Modulare Ausbildung

Bei der „modularen Ausbildung zum Berufspiloten“ handelt es sich um eine vom LBA (Luftfahrtbundesamt) zugelassene Ausbildung, die die Anforderungen der EU-Verordnung 1178 / 2011 Anlage 3 B erfüllt. Sie ist im Wesentlichen für die folgenden Zielgruppen interessant:

  • Berufstätige, die aus zeitlichen oder finanziellen Gründen eine dreijährige integrierte Kompaktausbildung nicht antreten können.
  • Piloten, die bereits eine PPL (Privat Pilot Licence), die Privatpilotenlizenz besitzen und 150h Flugzeit zu Beginn des Moduls CPL gesammelt haben.

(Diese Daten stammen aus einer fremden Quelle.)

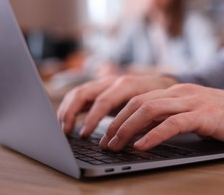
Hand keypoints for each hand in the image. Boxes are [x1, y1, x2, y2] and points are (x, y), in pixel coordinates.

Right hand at [57, 75, 177, 136]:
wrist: (160, 84)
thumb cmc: (158, 99)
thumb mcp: (153, 109)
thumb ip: (140, 122)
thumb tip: (129, 141)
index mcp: (127, 85)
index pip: (104, 100)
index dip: (92, 118)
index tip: (84, 134)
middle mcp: (112, 81)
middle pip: (84, 92)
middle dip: (71, 112)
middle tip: (66, 132)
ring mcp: (104, 83)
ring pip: (78, 92)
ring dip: (67, 110)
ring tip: (63, 129)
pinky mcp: (99, 89)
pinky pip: (79, 95)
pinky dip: (70, 107)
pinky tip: (66, 122)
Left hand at [99, 83, 223, 151]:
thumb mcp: (197, 114)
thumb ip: (175, 118)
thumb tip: (149, 133)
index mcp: (178, 92)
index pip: (140, 99)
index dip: (120, 116)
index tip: (107, 134)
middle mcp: (182, 93)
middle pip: (139, 102)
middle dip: (117, 123)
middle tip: (104, 142)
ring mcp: (193, 102)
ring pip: (150, 110)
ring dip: (128, 128)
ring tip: (115, 145)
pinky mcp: (205, 116)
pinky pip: (172, 124)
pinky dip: (153, 135)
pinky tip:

Es ist eine stufenweise Ausbildung, die in den unterschiedlichsten Kombinationen umgesetzt werden kann. Eine persönliche Beratung ist daher unumgänglich! Sie kann auf deutlich mehr als 3 Jahre verteilt werden, je nach zeitlichen und finanziellen Möglichkeiten und kann ebenfalls in der folgenden Lizenz enden:

  • CPL/IR mit ATPL-Theoriekredit und MCC, den sog. „Frozen ATPL“  

Was mit diesen Begriffen genau gemeint ist, finden sie im Abschnitt „Voraussetzungen“. Eine klassische Vorgehensweise bei diesem Ausbildungsweg ist das Absolvieren der folgenden Module:

  • Erwerb der PPL, der Privatpilotenlizenz mit den Funkzeugnissen BZF 1 und 2
  • Sammeln von 200 h Flugstunden (zum Ende der Ausbildung) in Eigeninitiative
  • Durchlaufen der ATPL-Theorieausbildung im Umfang von 650 Zeitstunden. Dieses entspricht dem 2. Semester der integrierten Ausbildung und kann durch einen Fernkurs abgekürzt werden.
  • Erwerb der IR (Instrument Rating), der Instrumentenflugberechtigung mit dem Flugfunkzeugnis AZF
  • Erwerb der CPL (Commercial Pilot Licence), der Berufspilotenlizenz
  • Erwerb des MEP (Multi-Engine Piston) CR (Class Ratings), der Klassenberechtigung für zweimotorige Flugzeuge zunächst im Modul für Sichtflug, dann für den Instrumentenflug
  • Erfolgreiches Absolvieren eines MCC-Lehrganges, für Flugzeuge mit Mehrmannbesatzung

Der Vorteil liegt eindeutig darin, dass es keine Zeitspanne gibt in der alle Module durchlaufen werden müssen. Nur jedes einzelne Modul hat seine eigene, sehr unterschiedliche maximale Ausbildungsdauer. Der Nachteil ist in der wesentlich geringeren IR-Ausbildungszeit zu sehen, die durch das Sammeln von Flugstunden in Eigeninitiative ersetzt wird.